--- Testo di studio ---

Juve, da Dybala a CR7: lo zampino di Sorrentino
Dybala vi diede una gran mano, ma anche lei non scherzava... Non a caso è stato inserito nella formazione top 11 della storia del club. «A Palermo eravamo vicini di casa. Quando arrivò era ancora un bambino timido e riservato. Capimmo subito che era speciale e con la testa sulle spalle: ascoltava sempre con rispetto noi senatori. Quando doveva decidere se andare all’Inter o alla Juve si rivolse anche a me per un parere. Era tentato dalle pressioni di Zanetti, ma gli consigliai il bianconero perché sapevo che lo avrebbero aspettato e messo nelle condizioni di rendere al meglio. Spesso si fermava con me in allenamento: voleva migliorare sui calci di rigore. All’epoca sceglieva sempre lo stesso lato».
Cosa si prova a essere l’unico portiere ad aver annullato CR7? «Sul momento nulla, perché perdevamo 2-0 ed ero focalizzato sul match. Lo avevamo studiato bene con lo staff del Chievo e avevo deciso di buttarmi a sinistra. Ho realizzato tutto solo negli spogliatoi, a mente fredda e con il telefono in mano: arrivavano migliaia di messaggi…».
Che effetto aveva Ronaldo sugli avversari? Si è mai sentito in soggezione all’idea di affrontarlo? «In realtà ho sempre dormito sereno prima dei match. Nella gara di ritorno, dopo l’incidente del Bentegodi, eravamo d’accordo che a fine partita ci saremmo scambiati le maglie, ma alla fine non volle darmela».

--- Dati archiviati ---

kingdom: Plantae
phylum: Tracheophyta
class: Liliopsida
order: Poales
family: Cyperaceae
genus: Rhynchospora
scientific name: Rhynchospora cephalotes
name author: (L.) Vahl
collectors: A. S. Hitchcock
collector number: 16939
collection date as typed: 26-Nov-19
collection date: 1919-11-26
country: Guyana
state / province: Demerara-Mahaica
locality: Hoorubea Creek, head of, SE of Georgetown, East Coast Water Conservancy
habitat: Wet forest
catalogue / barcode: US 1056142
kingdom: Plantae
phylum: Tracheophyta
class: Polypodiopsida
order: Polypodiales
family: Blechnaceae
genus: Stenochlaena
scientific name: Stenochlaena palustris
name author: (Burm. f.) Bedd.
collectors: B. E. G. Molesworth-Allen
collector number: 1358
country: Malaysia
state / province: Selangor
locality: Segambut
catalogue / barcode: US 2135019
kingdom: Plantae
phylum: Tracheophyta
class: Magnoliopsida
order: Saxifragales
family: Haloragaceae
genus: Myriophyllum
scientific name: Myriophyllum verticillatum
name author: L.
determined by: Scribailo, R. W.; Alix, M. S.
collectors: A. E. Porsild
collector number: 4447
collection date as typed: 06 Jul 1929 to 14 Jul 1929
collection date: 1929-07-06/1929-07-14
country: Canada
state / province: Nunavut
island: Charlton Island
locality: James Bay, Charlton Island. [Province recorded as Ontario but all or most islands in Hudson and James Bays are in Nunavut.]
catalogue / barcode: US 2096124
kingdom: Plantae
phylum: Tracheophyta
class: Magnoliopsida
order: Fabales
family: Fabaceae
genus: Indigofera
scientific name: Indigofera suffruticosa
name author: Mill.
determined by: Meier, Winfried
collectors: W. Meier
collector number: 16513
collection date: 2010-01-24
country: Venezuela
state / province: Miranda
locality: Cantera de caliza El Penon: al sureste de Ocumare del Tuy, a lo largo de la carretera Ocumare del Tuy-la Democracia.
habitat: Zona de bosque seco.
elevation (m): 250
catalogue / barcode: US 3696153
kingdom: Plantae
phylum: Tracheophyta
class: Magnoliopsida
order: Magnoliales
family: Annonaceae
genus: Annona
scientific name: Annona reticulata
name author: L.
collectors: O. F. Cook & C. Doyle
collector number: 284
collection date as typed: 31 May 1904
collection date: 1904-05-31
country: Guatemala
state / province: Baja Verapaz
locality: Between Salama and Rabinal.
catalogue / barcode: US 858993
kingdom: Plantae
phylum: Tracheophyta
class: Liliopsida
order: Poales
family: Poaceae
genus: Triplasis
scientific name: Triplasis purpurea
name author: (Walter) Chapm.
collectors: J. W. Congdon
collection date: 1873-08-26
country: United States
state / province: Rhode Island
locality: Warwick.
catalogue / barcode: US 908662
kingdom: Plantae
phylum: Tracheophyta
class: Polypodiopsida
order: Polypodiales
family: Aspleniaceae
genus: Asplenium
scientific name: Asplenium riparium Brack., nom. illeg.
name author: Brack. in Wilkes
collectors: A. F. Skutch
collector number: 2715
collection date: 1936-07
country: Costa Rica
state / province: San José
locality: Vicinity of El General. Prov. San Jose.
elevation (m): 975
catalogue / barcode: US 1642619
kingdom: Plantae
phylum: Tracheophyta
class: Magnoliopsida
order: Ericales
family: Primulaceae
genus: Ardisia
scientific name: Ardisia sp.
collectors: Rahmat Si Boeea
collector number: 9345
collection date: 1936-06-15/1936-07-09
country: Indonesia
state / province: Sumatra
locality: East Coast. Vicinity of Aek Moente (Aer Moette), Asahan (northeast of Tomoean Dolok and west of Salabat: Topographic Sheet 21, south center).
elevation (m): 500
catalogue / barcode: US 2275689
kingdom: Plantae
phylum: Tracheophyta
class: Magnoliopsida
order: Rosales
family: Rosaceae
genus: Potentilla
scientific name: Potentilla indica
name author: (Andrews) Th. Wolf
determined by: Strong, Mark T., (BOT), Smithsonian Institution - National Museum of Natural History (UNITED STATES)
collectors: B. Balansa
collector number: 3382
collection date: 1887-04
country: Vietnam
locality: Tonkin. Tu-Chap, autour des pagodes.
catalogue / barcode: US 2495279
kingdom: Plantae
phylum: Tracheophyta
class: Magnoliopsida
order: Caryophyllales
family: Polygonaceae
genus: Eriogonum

---

Istruzioni di lavoro » Secondo il testo di studio, da quale lato aveva deciso di buttarsi Sorrentino per fermare CR7?

Risposta » A sinistra.